Rainer Maria Rilke, Letters to a Young Poet

Sunday, June 1, 2014

The Dead Marshes


In J.R.R. Tolkien's The Two Towers, Frodo and Sam have to slog through the dead marshes on their long trek to Mordor to destroy the ring of power.  Thanks to Wikipedia, I don't have to actually crack open a book to find a very good description of what both the dead marshes (and, spoiler alert: chemotherapy) are like:

...dreary and wearisome. Cold, clammy winter still held sway in this forsaken country. The only green was the scum of livid weed on the dark greasy milky surfaces of the sullen waters.
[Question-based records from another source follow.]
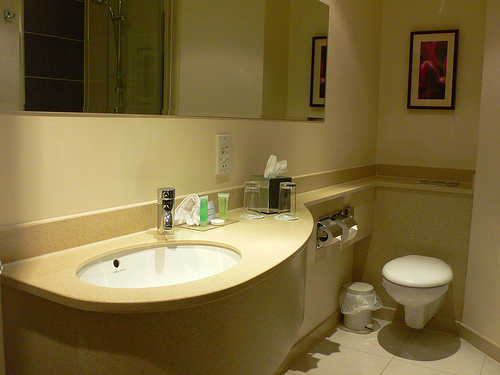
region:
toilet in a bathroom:
[376, 244, 460, 336]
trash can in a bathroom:
[331, 276, 390, 346]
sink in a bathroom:
[76, 240, 255, 290]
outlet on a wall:
[211, 128, 250, 190]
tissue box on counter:
[246, 151, 305, 225]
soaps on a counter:
[192, 192, 238, 230]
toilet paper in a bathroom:
[312, 197, 367, 257]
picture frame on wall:
[393, 18, 463, 123]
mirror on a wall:
[6, 6, 344, 134]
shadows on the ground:
[267, 320, 356, 368]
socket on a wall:
[216, 132, 229, 176]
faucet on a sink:
[156, 188, 175, 233]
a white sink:
[77, 244, 243, 283]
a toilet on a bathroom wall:
[382, 253, 453, 330]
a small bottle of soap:
[217, 189, 228, 218]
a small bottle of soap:
[198, 196, 208, 226]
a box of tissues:
[249, 154, 293, 216]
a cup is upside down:
[277, 180, 295, 222]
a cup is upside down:
[242, 179, 260, 219]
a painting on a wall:
[409, 28, 456, 111]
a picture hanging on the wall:
[400, 25, 462, 112]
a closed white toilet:
[379, 248, 454, 335]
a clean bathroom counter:
[8, 184, 320, 373]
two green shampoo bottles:
[194, 193, 234, 229]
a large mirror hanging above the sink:
[3, 5, 336, 130]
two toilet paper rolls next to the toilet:
[312, 210, 366, 253]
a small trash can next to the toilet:
[334, 276, 385, 335]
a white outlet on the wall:
[211, 131, 236, 178]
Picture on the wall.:
[394, 18, 465, 123]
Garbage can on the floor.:
[332, 274, 379, 339]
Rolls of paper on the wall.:
[318, 201, 358, 256]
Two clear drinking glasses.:
[237, 177, 303, 223]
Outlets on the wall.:
[212, 115, 241, 183]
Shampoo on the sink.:
[193, 193, 208, 231]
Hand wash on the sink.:
[213, 188, 230, 223]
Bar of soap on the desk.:
[208, 213, 235, 231]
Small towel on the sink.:
[173, 187, 210, 234]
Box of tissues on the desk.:
[245, 144, 290, 214]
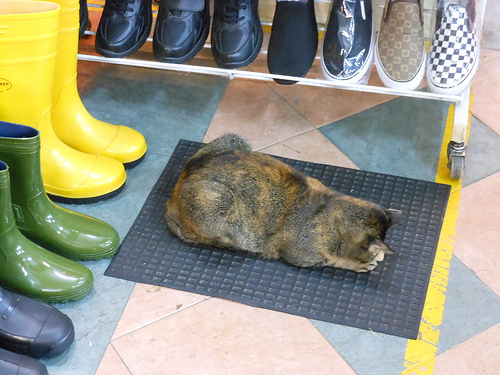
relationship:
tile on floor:
[347, 108, 406, 154] [43, 40, 498, 373]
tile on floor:
[467, 45, 499, 135] [5, 3, 498, 374]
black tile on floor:
[318, 85, 498, 191] [5, 3, 498, 374]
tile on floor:
[123, 284, 214, 325] [38, 1, 478, 372]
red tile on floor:
[453, 184, 498, 276] [103, 310, 444, 372]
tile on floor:
[347, 108, 382, 131] [38, 1, 478, 372]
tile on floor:
[225, 81, 337, 165] [38, 1, 478, 372]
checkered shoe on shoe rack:
[430, 4, 476, 90] [60, 65, 455, 118]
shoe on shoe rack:
[379, 2, 427, 96] [76, 0, 486, 108]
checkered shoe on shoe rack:
[430, 4, 476, 90] [72, 1, 483, 183]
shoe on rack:
[206, 1, 266, 71] [88, 1, 488, 183]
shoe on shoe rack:
[94, 2, 148, 57] [94, 12, 477, 176]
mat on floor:
[384, 207, 466, 333] [146, 290, 271, 365]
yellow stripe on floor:
[395, 87, 477, 367] [217, 72, 497, 372]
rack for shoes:
[61, 0, 483, 188] [222, 32, 477, 99]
Dead grasses and rotting reeds loomed up in the mists like ragged shadows of long forgotten summers.
I think I am on the tail end of the first round of chemo.  The treatment was on Wednesday, and it's now Sunday.  Thursday I felt OK.  Friday I felt good... until I didn't.  Yesterday was a full blown dead marshes day, and now... this afternoon... I'm starting to feel the breeze on my face again.
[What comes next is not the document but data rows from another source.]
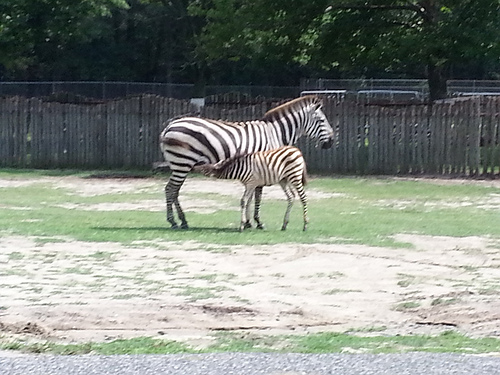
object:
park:
[0, 0, 500, 375]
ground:
[351, 245, 462, 303]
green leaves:
[186, 5, 498, 67]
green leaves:
[62, 0, 95, 38]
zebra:
[151, 95, 335, 230]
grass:
[60, 216, 120, 235]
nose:
[329, 133, 334, 147]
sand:
[158, 245, 484, 327]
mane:
[262, 95, 324, 121]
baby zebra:
[190, 145, 310, 232]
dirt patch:
[132, 250, 422, 318]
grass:
[219, 331, 494, 353]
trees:
[0, 0, 500, 98]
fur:
[160, 125, 276, 158]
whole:
[350, 119, 375, 170]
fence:
[0, 90, 499, 179]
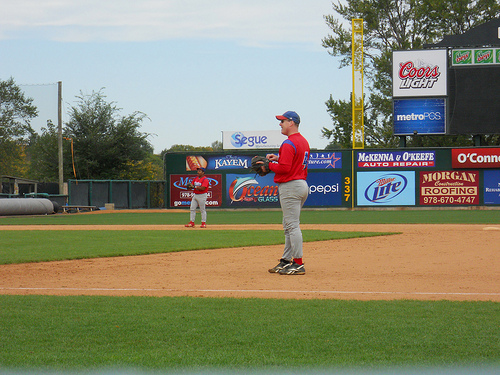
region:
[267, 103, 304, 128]
red and blue cap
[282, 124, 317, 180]
red and blue shirt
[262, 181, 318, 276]
fielder has grey pants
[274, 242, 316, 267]
fielder has red socks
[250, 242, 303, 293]
black and white shoes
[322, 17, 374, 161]
yellow fair pole on fence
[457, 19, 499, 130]
black scoreboard over fence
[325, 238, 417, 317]
white line on dirt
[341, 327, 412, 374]
green grass on field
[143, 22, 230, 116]
blue and white sky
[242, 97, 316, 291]
this is a baseball player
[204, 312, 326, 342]
this is the grass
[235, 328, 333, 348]
the grass is green in colour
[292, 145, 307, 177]
this is the back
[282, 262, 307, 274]
this is the shoe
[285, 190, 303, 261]
this is the leg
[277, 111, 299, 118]
this is the cap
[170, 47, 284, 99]
this is the sky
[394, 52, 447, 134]
these are the billboards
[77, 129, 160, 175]
these are the trees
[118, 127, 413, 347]
two people are in th field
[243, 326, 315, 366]
floor is coverd of grasses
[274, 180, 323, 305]
pants are gray in color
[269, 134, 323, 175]
the t shirt is red in color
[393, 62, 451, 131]
posters are red in color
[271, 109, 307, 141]
cape is blue in color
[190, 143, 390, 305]
peopple are playing bsebll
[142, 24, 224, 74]
sky is coverd of clouds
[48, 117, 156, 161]
plants are next to the playfield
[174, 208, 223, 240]
shoes are red in color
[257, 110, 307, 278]
man on the field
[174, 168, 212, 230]
man on the field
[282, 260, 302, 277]
shoe on the foot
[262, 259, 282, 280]
shoe on the foot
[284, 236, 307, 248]
the pants are tan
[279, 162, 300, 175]
the shirt is red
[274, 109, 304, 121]
hat on the head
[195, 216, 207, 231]
shoe on the foot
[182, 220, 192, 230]
shoe on the foot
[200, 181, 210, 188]
the shirt is red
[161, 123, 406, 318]
two people are standing in the fid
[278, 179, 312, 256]
pants are gray in color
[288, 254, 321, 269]
socks are red in coilor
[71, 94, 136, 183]
trees are beside the field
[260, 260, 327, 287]
shoes are black in color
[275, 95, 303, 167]
cape is blue red in color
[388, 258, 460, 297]
floor is coverd of soil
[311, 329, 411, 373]
floor is coverd of grasses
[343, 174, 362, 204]
words are witten in yellow paint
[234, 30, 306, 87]
sky is coverd of clouds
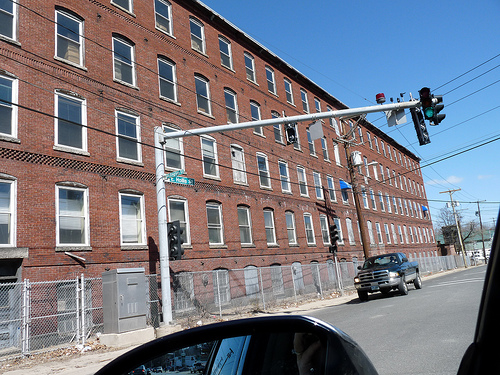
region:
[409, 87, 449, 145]
black traffic lights with a green light showing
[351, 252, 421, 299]
pick up truck parked on a city street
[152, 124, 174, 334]
gray metal pole holding a traffic light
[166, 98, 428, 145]
cross bar holding traffic lights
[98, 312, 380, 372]
black rear view mirror on a car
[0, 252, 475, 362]
chain link fence on a sidewalk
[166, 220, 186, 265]
black traffic light on a gray metal pole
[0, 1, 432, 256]
window in the side of a red brick building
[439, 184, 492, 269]
utility poles on the side of a city street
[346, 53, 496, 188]
power line wires above a city street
It is weird to be undergoing treatment that produces side effects that you usually take treatment for. This is a hard core battle we're fighting  There is collateral damage that is deemed acceptable because the stakes are so high. You have a headache, you throw up a bit, you lose your hair, you sacrifice parts of your body... that's OK in this game.  This is not a treatment geared to make you feel better.  This is a treatment geared to keep you alive, at just about any cost.

I don't want to say it's the worst thing ever, because (very unfortunately) it's probably not.  The lousy feeling of having these chemicals permeate and pass through my body feels mainly like a very bad flu, compounded by the worst fatigue imaginable.  My body ached and stabbed and sighed.  My stomach was... nervous.  Not so upset that it couldn't hold itself together any more, but... very nervous.  Food was utterly unappealing and even though it wasn't an urgent notion, I did find myself thinking on several occasions that vomiting would not actually be so horrible after all. 

The fatigue.  Unbelievable.  I'm a stage manager and a technical director: crushing fatigue and I go back for decades.  This was on a whole new order of magnitude.  Sitting up for more than fifteen minutes was difficult.  Standing up for more than fifteen seconds pretty much impossible.  My brain would still be working on the assumption that it was my old body in control, and then I would find myself shuddering and shaking inside, trying to just continue to sit up.  Old rules no longer applied yesterday.

At one point yesterday I forced myself to sit outside and be in the air.  It was utterly pleasant... the water in the fountain making a cheerful sound, the plants freshly watered, a sense of peace because there was no way I was capable of any type of productive work.  And again, today, I was sprawled out on the bed.  Roger was reading a Beatles book, the ceiling fan was going, my body temperature and position were comfortable (for once)... and I thought... this would be sooo pleasant, if only I weren't so dog tired and sick.

I believe I had it fairly easy, all in all.  This is the first go round.  My mouth hurt but it settled down.  My hair is starting to detach, gradually, which is breaking my heart.  But all in all, it was just a couple of days -- this time -- that I had to survive.  I just had to get through one or two really bad days.  Today was better.  Tomorrow, I trust, will be better still.

The dead marshes.  The ragged shadows of long forgotten summers.  Whispers of better times, echoes of life.  Traipsing through these few days, I felt the call of the dead.  And even though I'm very far from there yet, I could understand a final moment when the body just sighs and gives in, too tired to fight any more.